[PATCH RFC] KVM: arm64: PMU: Use multiple host PMUs

Wed Mar 19 04:26:18 PDT 2025

On 2025/03/19 20:07, Marc Zyngier wrote:
> On Wed, 19 Mar 2025 10:26:57 +0000,
> Akihiko Odaki <akihiko.odaki at daynix.com> wrote:
>>
>>>> It should also be the reason why the perf program creates an event for
>>>> each PMU. tools/perf/Documentation/intel-hybrid.txt has more
>>>> descriptions.
>>>
>>> But perf on non-Intel behaves pretty differently.
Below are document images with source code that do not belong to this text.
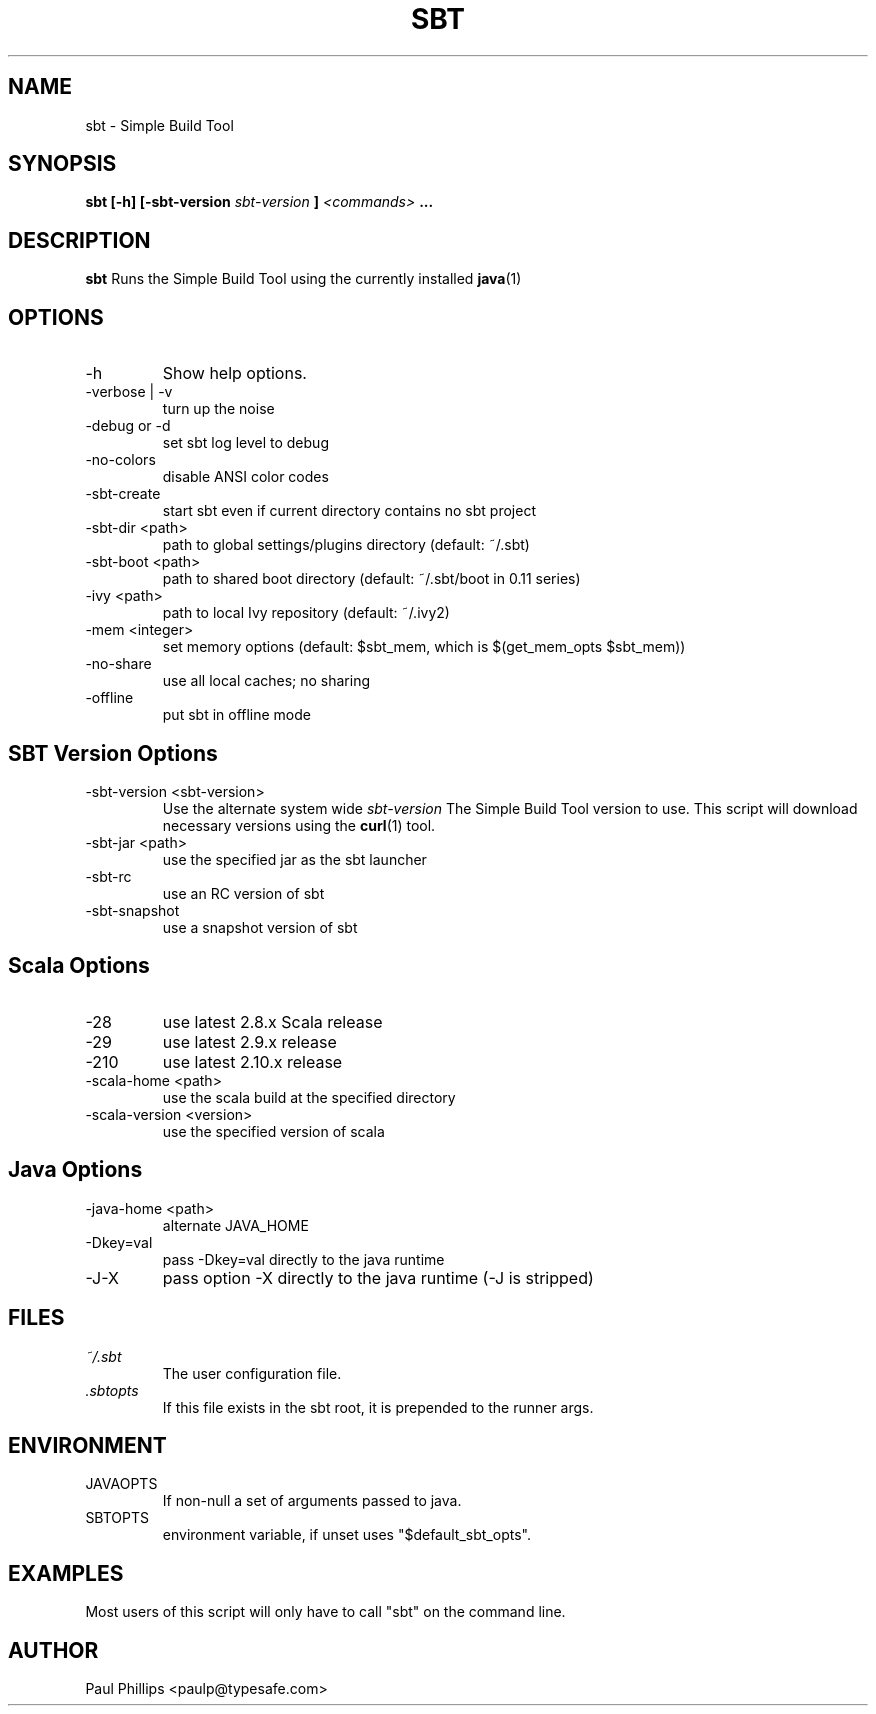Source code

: .\" Process this file with
.\" groff -man -Tascii sbt.1
.\"
.TH SBT 1 "NOVEMBER 2011" Linux "User Manuals"
.SH NAME
sbt \- Simple Build Tool
.SH SYNOPSIS
.B sbt [-h] [-sbt-version
.I sbt-version
.B ]
.I <commands>
.B ...
.SH DESCRIPTION
.B sbt
Runs the Simple Build Tool using the currently installed
.BR java (1)
. The current directory is assumed to be the project.
.SH OPTIONS
.IP -h
Show help options.
.IP "-verbose | -v"
turn up the noise
.IP "-debug or -d"
set sbt log level to debug
.IP -no-colors
disable ANSI color codes
.IP -sbt-create
start sbt even if current directory contains no sbt project
.IP "-sbt-dir  <path>"  
path to global settings/plugins directory (default: ~/.sbt)
.IP "-sbt-boot <path>"
path to shared boot directory (default: ~/.sbt/boot in 0.11 series)
.IP "-ivy      <path>"
path to local Ivy repository (default: ~/.ivy2)
.IP "-mem   <integer>"
set memory options (default: $sbt_mem, which is $(get_mem_opts $sbt_mem))
.IP "-no-share"
use all local caches; no sharing
.IP -offline
put sbt in offline mode
.SH SBT Version Options
.IP "-sbt-version <sbt-version>"
Use the alternate system wide
.I sbt-version
The Simple Build Tool version to use.  This script will
download necessary versions using the
.BR curl (1)
tool.
.IP "-sbt-jar      <path>"
use the specified jar as the sbt launcher
.IP "-sbt-rc"
use an RC version of sbt
.IP -sbt-snapshot
use a snapshot version of sbt
.SH Scala Options
.IP -28
use latest 2.8.x Scala release
.IP -29
use latest 2.9.x release
.IP -210
use latest 2.10.x release
.IP "-scala-home <path>"
use the scala build at the specified directory
.IP "-scala-version <version>"
use the specified version of scala
.SH Java Options
.IP "-java-home <path>"
alternate JAVA_HOME
.IP "-Dkey=val"
pass -Dkey=val directly to the java runtime
.IP -J-X
pass option -X directly to the java runtime (-J is stripped)
.SH FILES
.I ~/.sbt
.RS
The user configuration file.
.RE
.I ".sbtopts"
.RS
If this file exists in the sbt root, it is prepended to the
runner args.
.SH ENVIRONMENT
.IP JAVAOPTS
If non-null a set of arguments passed to java.
.IP SBTOPTS
environment variable, if unset uses "$default_sbt_opts".
.SH EXAMPLES
Most users of this script will only have to call "sbt" on the command line.
.SH AUTHOR
Paul Phillips <paulp@typesafe.com>


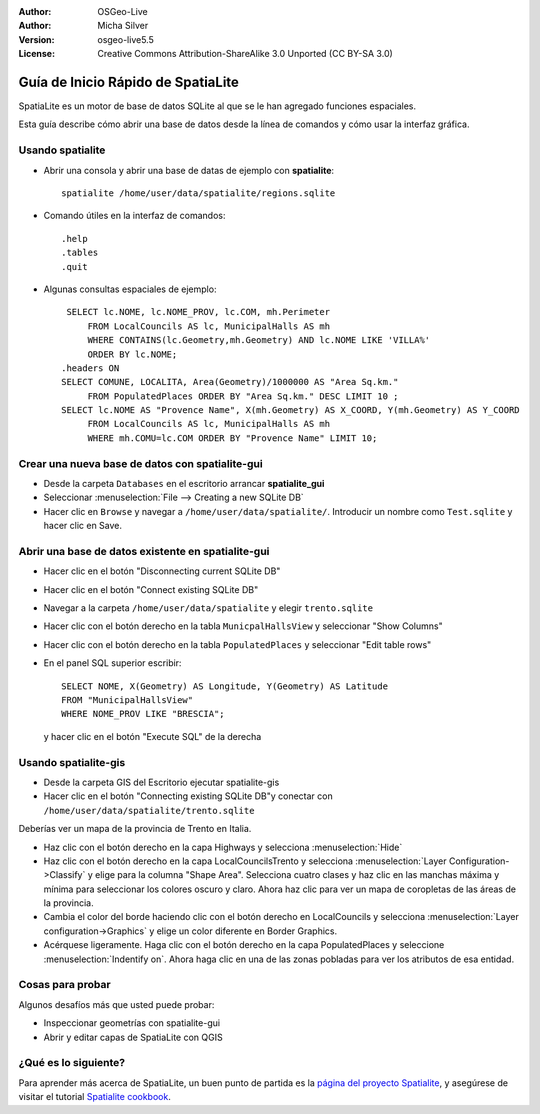 :Author: OSGeo-Live
:Author: Micha Silver
:Version: osgeo-live5.5
:License: Creative Commons Attribution-ShareAlike 3.0 Unported  (CC BY-SA 3.0)

.. _spatialite-quickstart:
 
.. image:: ../../images/project_logos/logo-spatialite.png
  :scale: 50 %
  :alt: project logo
  :align: right

********************************************************************************
Guía de Inicio Rápido de SpatiaLite
********************************************************************************

SpatiaLite es un motor de base de datos SQLite al que se le han agregado funciones espaciales.

Esta guía describe cómo abrir una base de datos desde la línea de comandos y cómo usar la interfaz gráfica.


Usando spatialite
================================================================================

* Abrir una consola y abrir una base de datas de ejemplo con **spatialite**::

   spatialite /home/user/data/spatialite/regions.sqlite

* Comando útiles en la interfaz de comandos::

   .help
   .tables
   .quit

* Algunas consultas espaciales de ejemplo::
   
    SELECT lc.NOME, lc.NOME_PROV, lc.COM, mh.Perimeter 
        FROM LocalCouncils AS lc, MunicipalHalls AS mh 
        WHERE CONTAINS(lc.Geometry,mh.Geometry) AND lc.NOME LIKE 'VILLA%' 
        ORDER BY lc.NOME;
   .headers ON
   SELECT COMUNE, LOCALITA, Area(Geometry)/1000000 AS "Area Sq.km." 
        FROM PopulatedPlaces ORDER BY "Area Sq.km." DESC LIMIT 10 ; 
   SELECT lc.NOME AS "Provence Name", X(mh.Geometry) AS X_COORD, Y(mh.Geometry) AS Y_COORD 
        FROM LocalCouncils AS lc, MunicipalHalls AS mh 
        WHERE mh.COMU=lc.COM ORDER BY "Provence Name" LIMIT 10;


Crear una nueva base de datos con spatialite-gui
================================================================================

* Desde la carpeta ``Databases`` en el escritorio arrancar **spatialite_gui**
* Seleccionar :menuselection:`File --> Creating a new SQLite DB`
* Hacer clic en ``Browse`` y navegar a ``/home/user/data/spatialite/``. Introducir un nombre como ``Test.sqlite`` y hacer clic en Save.


Abrir una base de datos existente en **spatialite-gui**
================================================================================

* Hacer clic en el botón "Disconnecting current SQLite DB"
* Hacer clic en el botón "Connect existing SQLite DB"
* Navegar a la carpeta ``/home/user/data/spatialite`` y elegir
  ``trento.sqlite``
* Hacer clic con el botón derecho en la tabla ``MunicpalHallsView`` y
  seleccionar "Show Columns"
* Hacer clic con el botón derecho en la tabla ``PopulatedPlaces`` y
  seleccionar "Edit table rows"
* En el panel SQL superior escribir::

   SELECT NOME, X(Geometry) AS Longitude, Y(Geometry) AS Latitude
   FROM "MunicipalHallsView"
   WHERE NOME_PROV LIKE "BRESCIA";

  y hacer clic en el botón "Execute SQL" de la derecha
   
   
Usando spatialite-gis
================================================================================

* Desde la carpeta GIS del Escritorio ejecutar spatialite-gis
* Hacer clic en el botón "Connecting existing SQLite DB"y conectar con
  ``/home/user/data/spatialite/trento.sqlite``
  
Deberías ver un mapa de la provincia de Trento en Italia.

- Haz clic con el botón derecho en la capa Highways y
  selecciona :menuselection:`Hide`
- Haz clic con el botón derecho en la capa LocalCouncilsTrento y selecciona
  :menuselection:`Layer Configuration->Classify` y elige para la columna
  "Shape Area". Selecciona cuatro clases y haz clic en las manchas máxima
  y mínima para seleccionar los colores oscuro y claro. Ahora haz clic
  para ver un mapa de coropletas de las áreas de la provincia.
- Cambia el color del borde haciendo clic con el botón derecho en
  LocalCouncils y selecciona :menuselection:`Layer configuration->Graphics`
  y elige un color diferente en Border Graphics.
- Acérquese ligeramente. Haga clic con el botón derecho en la capa
  PopulatedPlaces y seleccione :menuselection:`Indentify on`. Ahora haga
  clic en una de las zonas pobladas para ver los atributos de esa entidad.


Cosas para probar
================================================================================

Algunos desafíos más que usted puede probar:

* Inspeccionar geometrías con spatialite-gui
* Abrir y editar capas de SpatiaLite con QGIS


¿Qué es lo siguiente?
================================================================================

Para aprender más acerca de SpatiaLite, un buen punto de partida es la `página del proyecto Spatialite`_, y asegúrese de visitar el tutorial `Spatialite cookbook`_.



.. _`página del proyecto Spatialite`: https://www.gaia-gis.it/fossil/libspatialite/index

.. _`Spatialite cookbook`: http://www.gaia-gis.it/gaia-sins/spatialite-cookbook/index.html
ARM PMUs behaves
>>> pretty differently, because there is no guarantee of homogeneous
>>> events.
>>
>> It works in the same manner in this particular aspect (i.e., "perf
>> stat -e cycles -a" creates events for all PMUs).
> 
> But it then becomes a system-wide counter, and that's not what KVM
> needs to do.

There is also an example of program profiling:
"perf stat -e cycles \-- taskset -c 16 ./triad_loop"
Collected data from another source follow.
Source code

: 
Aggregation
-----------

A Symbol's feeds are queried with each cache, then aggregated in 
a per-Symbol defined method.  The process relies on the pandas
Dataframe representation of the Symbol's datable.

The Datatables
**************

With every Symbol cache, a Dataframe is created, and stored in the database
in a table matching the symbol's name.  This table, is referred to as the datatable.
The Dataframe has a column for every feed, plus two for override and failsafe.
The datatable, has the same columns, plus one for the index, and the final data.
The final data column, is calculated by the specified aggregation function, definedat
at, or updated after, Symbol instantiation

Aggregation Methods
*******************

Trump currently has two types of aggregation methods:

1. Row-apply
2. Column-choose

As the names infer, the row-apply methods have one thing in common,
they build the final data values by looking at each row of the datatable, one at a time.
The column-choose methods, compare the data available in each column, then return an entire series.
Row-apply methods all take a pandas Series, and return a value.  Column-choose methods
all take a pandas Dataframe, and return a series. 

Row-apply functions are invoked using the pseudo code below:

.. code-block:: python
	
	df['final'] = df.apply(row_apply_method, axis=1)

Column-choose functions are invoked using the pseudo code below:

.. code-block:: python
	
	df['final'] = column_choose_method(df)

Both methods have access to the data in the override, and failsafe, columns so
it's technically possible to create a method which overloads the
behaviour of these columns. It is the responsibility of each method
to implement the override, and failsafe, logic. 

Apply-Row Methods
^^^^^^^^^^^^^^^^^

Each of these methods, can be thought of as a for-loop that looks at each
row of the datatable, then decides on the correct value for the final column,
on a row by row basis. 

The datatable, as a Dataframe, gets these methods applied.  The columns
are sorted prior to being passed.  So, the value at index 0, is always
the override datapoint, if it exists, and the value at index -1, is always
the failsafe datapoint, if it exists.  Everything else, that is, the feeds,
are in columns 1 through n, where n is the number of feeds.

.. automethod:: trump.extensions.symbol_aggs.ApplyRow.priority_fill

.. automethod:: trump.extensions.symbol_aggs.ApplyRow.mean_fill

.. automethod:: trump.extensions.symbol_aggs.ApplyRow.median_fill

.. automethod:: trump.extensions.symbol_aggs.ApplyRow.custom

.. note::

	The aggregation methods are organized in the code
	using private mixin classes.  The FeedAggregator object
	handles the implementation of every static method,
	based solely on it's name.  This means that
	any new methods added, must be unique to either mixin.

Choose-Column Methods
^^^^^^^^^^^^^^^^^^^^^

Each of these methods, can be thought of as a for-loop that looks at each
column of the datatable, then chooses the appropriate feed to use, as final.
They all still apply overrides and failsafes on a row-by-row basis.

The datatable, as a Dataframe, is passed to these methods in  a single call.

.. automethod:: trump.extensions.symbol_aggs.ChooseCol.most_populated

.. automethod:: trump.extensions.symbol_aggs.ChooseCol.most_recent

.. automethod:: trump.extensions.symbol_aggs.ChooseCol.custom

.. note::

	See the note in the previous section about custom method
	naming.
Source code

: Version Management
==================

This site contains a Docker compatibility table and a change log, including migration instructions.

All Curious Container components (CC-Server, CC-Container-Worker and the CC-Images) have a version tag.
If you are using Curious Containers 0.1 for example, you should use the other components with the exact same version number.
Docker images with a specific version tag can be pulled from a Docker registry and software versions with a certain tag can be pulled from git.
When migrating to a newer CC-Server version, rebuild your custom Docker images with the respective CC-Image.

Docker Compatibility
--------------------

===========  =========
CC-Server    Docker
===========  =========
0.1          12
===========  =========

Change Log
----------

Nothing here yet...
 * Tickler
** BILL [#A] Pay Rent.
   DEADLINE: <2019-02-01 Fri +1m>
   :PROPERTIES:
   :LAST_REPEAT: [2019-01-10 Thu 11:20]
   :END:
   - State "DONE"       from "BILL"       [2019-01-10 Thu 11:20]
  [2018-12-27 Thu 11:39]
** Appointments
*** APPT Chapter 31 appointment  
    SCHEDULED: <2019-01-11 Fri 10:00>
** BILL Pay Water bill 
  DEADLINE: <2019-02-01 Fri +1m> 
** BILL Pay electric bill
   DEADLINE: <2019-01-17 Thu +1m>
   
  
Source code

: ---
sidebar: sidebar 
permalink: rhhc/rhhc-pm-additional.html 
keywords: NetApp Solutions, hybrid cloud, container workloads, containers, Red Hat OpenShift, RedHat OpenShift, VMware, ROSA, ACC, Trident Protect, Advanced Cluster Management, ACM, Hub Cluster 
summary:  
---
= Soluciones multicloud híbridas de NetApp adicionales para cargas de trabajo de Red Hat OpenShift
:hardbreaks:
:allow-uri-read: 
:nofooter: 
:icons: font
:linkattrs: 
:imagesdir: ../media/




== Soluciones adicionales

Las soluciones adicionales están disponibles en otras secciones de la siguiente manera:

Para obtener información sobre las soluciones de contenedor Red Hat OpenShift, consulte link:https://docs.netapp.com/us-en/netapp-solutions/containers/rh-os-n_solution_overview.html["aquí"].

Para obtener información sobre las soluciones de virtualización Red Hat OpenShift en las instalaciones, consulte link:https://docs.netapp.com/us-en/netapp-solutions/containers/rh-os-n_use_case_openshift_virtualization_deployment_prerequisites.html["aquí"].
This also creates events for all PMUs.

> 
>>>> Allowing to enable more than one counter and/or an event type other
>>>> than the cycle counter is not the goal. Enabling another event type
>>>> may result in a garbage value, but I don't think it's worse than the
>>>> current situation where the count stays zero; please tell me if I miss
>>>> something.
>>>>
>>>> There is still room for improvement. Returning a garbage value may not
>>>> be worse than returning zero, but counters and event types not
>>>> supported by some cores shouldn't be advertised as available in the
>>>> first place. More concretely:
>>>>
>>>> - The vCPU should be limited to run only on cores covered by PMUs when
>>>> KVM_ARM_VCPU_PMU_V3 is set.
>>>
>>> That's userspace's job. Bind to the desired PMU, and run. KVM will
>>> actively prevent you from running on the wrong CPU.
>>>
>>>> - PMCR_EL0.N advertised to the guest should be the minimum of ones of
>>>> host PMUs.
>>>
>>> How do you find out? CPUs can be hot-plugged on long after a VM has
>>> started, bringing in a new PMU, with a different number of counters.
>>>
>>>> - PMCEID0_EL0 and PMCEID1_EL0 advertised to the guest should be the
>>>> result of the AND operations of ones of host PMUs.
>>>
>>> Same problem.
>>
>> I guess special-casing the cycle counter is the only option if the
>> kernel is going to deal with this.
> 
> Indeed. I think Oliver's idea is the least bad of them all, but man,
> this is really ugly.
> 
>>>> Special-casing the cycle counter may make sense if we are going to fix
>>>> the advertised values of PMCR_EL0.N, PMCEID0_EL0, and
>>>> PMCEID1_EL0. PMCR_EL0.N as we can simply return zero for these
>>>> registers. We can also prevent enabling a counter that returns zero or
>>>> a garbage value.
>>>>
>>>> Do you think it's worth fixing these registers? If so, I'll do that by
>>>> special-casing the cycle counter.
>>>
>>> I think this is really going in the wrong direction.
>>>
>>> The whole design of the PMU emulation is that we expose a single,
>>> architecturally correct PMU implementation. This is clearly
>>> documented.
>>>
>>> Furthermore, userspace is being given all the relevant information to
>>> place vcpus on the correct physical CPUs. Why should we add this sort
>>> of hack in the kernel, creating a new userspace ABI that we will have
>>> to support forever, when usespace can do the correct thing right now?
>>>
>>> Worse case, this is just a 'taskset' away, and everything will work.
>>
>> It's surprisingly difficult to do that with libvirt; of course it is a
>> userspace problem though.
> 
> Sorry, I must admit I'm completely ignorant of libvirt. I tried it
> years ago, and concluded that 95% of what I needed was adequately done
> with a shell script...
> 
>>> Frankly, I'm not prepared to add more hacks to KVM for the sake of the
>>> combination of broken userspace and broken guest.
>>
>> The only counter argument I have in this regard is that some change is
>> also needed to expose all CPUs to Windows guest even when the
>> userspace does its best. It may result in odd scheduling, but still
>> gives the best throughput.
> 
> But that'd be a new ABI, which again would require buy-in from
> userspace.  Maybe there is scope for an all CPUs, cycle-counter only
> PMUv3 exposed to the guest, but that cannot be set automatically, as
> we would otherwise regress existing setups.
> 
> At this stage, and given that you need to change userspace, I'm not
> sure what the best course of action is.

Having an explicit flag for the userspace is fine for QEMU, which I 
care. It can flip the flag if and only if threads are not pinned to one 
PMU and the machine is a new setup.

I also wonder what regression you think setting it automatically causes.

Regards,
Akihiko Odaki

> 
> Thanks,
> 
> 	M.
>